Work order — Filter the entries down to the lines holding "cobra", then copy those lines.

Data records —
□ □ □ □ □

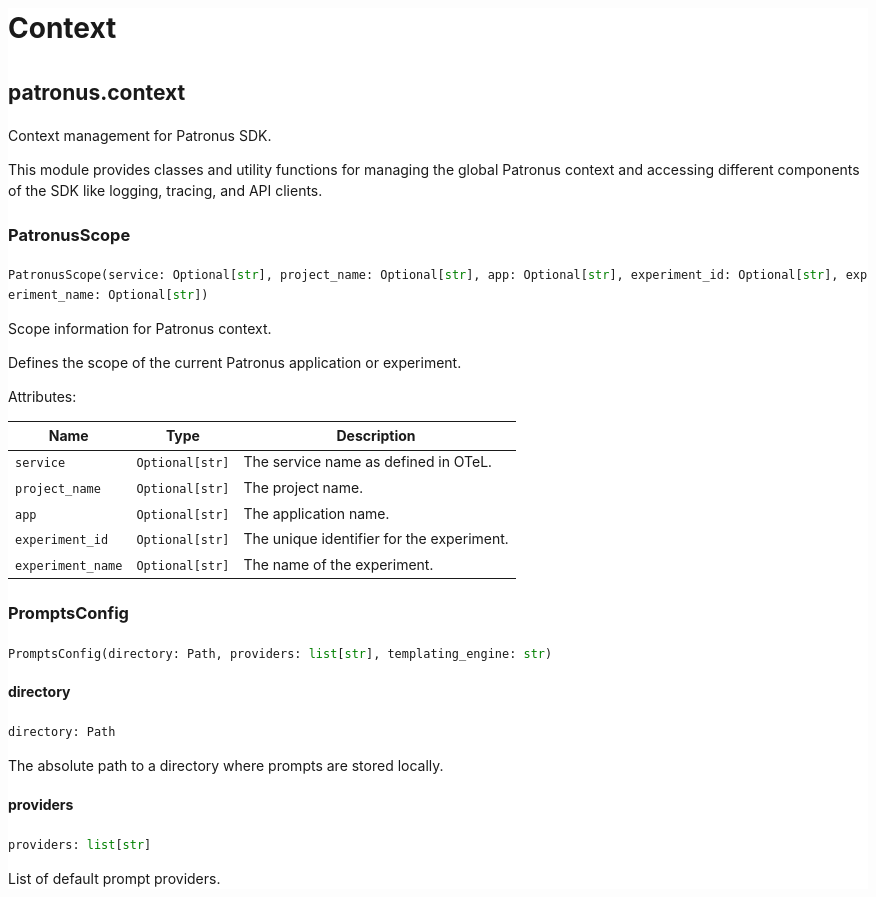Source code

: # Context

## patronus.context

Context management for Patronus SDK.

This module provides classes and utility functions for managing the global Patronus context and accessing different components of the SDK like logging, tracing, and API clients.

### PatronusScope

```python
PatronusScope(service: Optional[str], project_name: Optional[str], app: Optional[str], experiment_id: Optional[str], experiment_name: Optional[str])
```

Scope information for Patronus context.

Defines the scope of the current Patronus application or experiment.

Attributes:

| Name              | Type            | Description                               |
| ----------------- | --------------- | ----------------------------------------- |
| `service`         | `Optional[str]` | The service name as defined in OTeL.      |
| `project_name`    | `Optional[str]` | The project name.                         |
| `app`             | `Optional[str]` | The application name.                     |
| `experiment_id`   | `Optional[str]` | The unique identifier for the experiment. |
| `experiment_name` | `Optional[str]` | The name of the experiment.               |

### PromptsConfig

```python
PromptsConfig(directory: Path, providers: list[str], templating_engine: str)
```

#### directory

```python
directory: Path
```

The absolute path to a directory where prompts are stored locally.

#### providers

```python
providers: list[str]
```

List of default prompt providers.
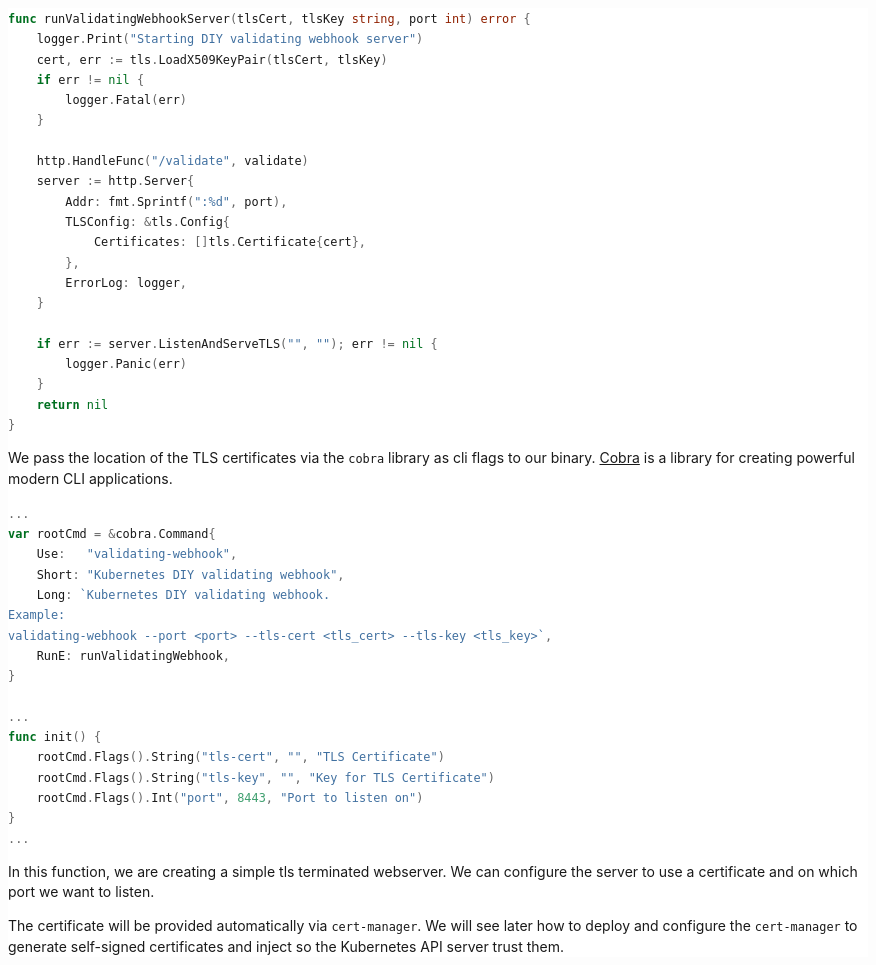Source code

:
 ```go
func runValidatingWebhookServer(tlsCert, tlsKey string, port int) error {
	logger.Print("Starting DIY validating webhook server")
	cert, err := tls.LoadX509KeyPair(tlsCert, tlsKey)
	if err != nil {
		logger.Fatal(err)
	}

	http.HandleFunc("/validate", validate)
	server := http.Server{
		Addr: fmt.Sprintf(":%d", port),
		TLSConfig: &tls.Config{
			Certificates: []tls.Certificate{cert},
		},
		ErrorLog: logger,
	}

	if err := server.ListenAndServeTLS("", ""); err != nil {
		logger.Panic(err)
	}
	return nil
}
```

We pass the location of the TLS certificates via the `cobra` library as cli flags to our binary. [Cobra](https://github.com/spf13/cobra)
is a library for creating powerful modern CLI applications.

```go
...
var rootCmd = &cobra.Command{
	Use:   "validating-webhook",
	Short: "Kubernetes DIY validating webhook",
	Long: `Kubernetes DIY validating webhook.
Example:
validating-webhook --port <port> --tls-cert <tls_cert> --tls-key <tls_key>`,
	RunE: runValidatingWebhook,
}

...
func init() {
	rootCmd.Flags().String("tls-cert", "", "TLS Certificate")
	rootCmd.Flags().String("tls-key", "", "Key for TLS Certificate")
	rootCmd.Flags().Int("port", 8443, "Port to listen on")
}
...
```

In this function, we are creating a simple tls terminated webserver. We can configure the server to use a certificate and
on which port we want to listen.

The certificate will be provided automatically via `cert-manager`. We will see later how to deploy and configure the `cert-manager` to 
generate self-signed certificates and inject so the Kubernetes API server trust them.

□ □ □ □ □

Answer space —
We pass the location of the TLS certificates via the `cobra` library as cli flags to our binary. [Cobra](https://github.com/spf13/cobra)
var rootCmd = &cobra.Command{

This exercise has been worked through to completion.